((

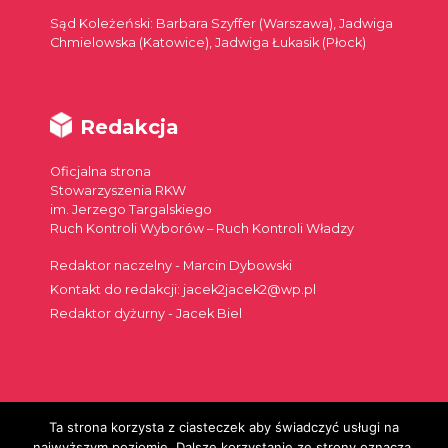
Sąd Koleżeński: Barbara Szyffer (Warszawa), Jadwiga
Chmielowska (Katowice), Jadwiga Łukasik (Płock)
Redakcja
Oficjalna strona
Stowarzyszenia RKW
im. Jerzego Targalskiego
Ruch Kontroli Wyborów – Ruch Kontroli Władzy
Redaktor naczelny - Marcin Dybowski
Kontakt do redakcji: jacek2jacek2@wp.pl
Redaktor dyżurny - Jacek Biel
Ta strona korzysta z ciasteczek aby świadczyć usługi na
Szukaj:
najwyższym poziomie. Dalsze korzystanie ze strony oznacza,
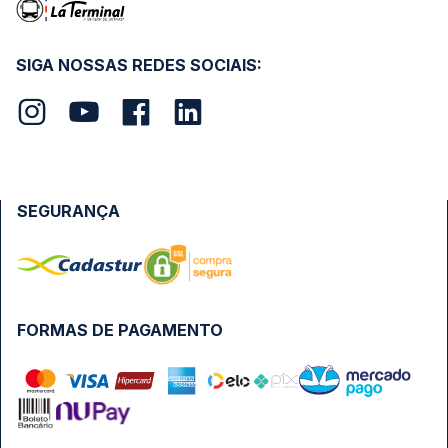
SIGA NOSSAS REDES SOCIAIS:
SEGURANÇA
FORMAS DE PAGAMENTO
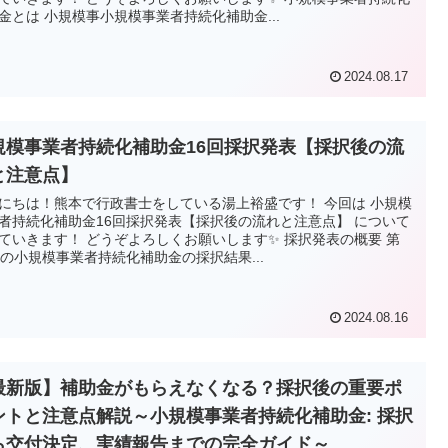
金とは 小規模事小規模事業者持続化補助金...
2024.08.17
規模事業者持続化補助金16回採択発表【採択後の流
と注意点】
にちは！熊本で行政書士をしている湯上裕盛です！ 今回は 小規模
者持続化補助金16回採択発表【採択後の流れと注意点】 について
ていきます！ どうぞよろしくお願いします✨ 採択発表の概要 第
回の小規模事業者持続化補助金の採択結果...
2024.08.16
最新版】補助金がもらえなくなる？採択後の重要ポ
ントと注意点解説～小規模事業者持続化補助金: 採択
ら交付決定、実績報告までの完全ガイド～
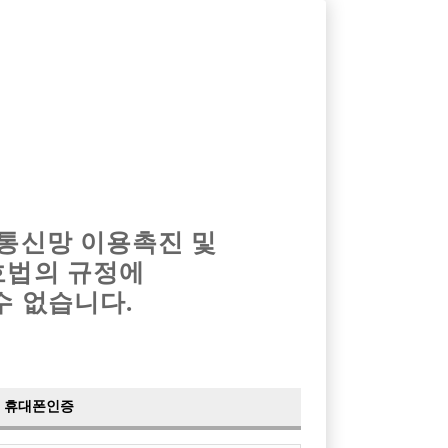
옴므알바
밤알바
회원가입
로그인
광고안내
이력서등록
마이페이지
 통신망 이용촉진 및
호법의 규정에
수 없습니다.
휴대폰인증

))
((

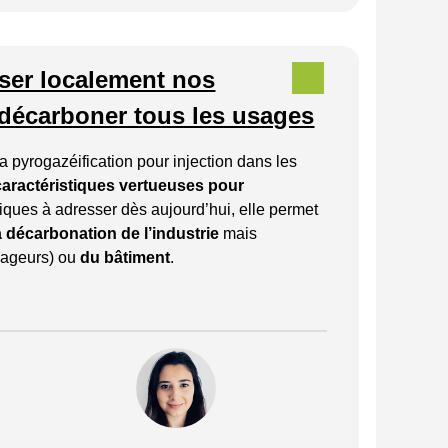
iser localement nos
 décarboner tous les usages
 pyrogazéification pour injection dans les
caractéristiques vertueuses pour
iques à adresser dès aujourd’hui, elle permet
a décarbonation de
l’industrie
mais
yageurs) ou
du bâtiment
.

))

> _Assignment_:
Write out exactly the lines above from the line with "Sąd Koleżeński: Barbara" through the line with "Redaktor naczelny - Marcin Dybowski", both of them included, and leave out all other lines.

> _Reply_:
Sąd Koleżeński: Barbara Szyffer (Warszawa), Jadwiga
Chmielowska (Katowice), Jadwiga Łukasik (Płock)
Redakcja
Oficjalna strona
Stowarzyszenia RKW
im. Jerzego Targalskiego
Ruch Kontroli Wyborów – Ruch Kontroli Władzy
Redaktor naczelny - Marcin Dybowski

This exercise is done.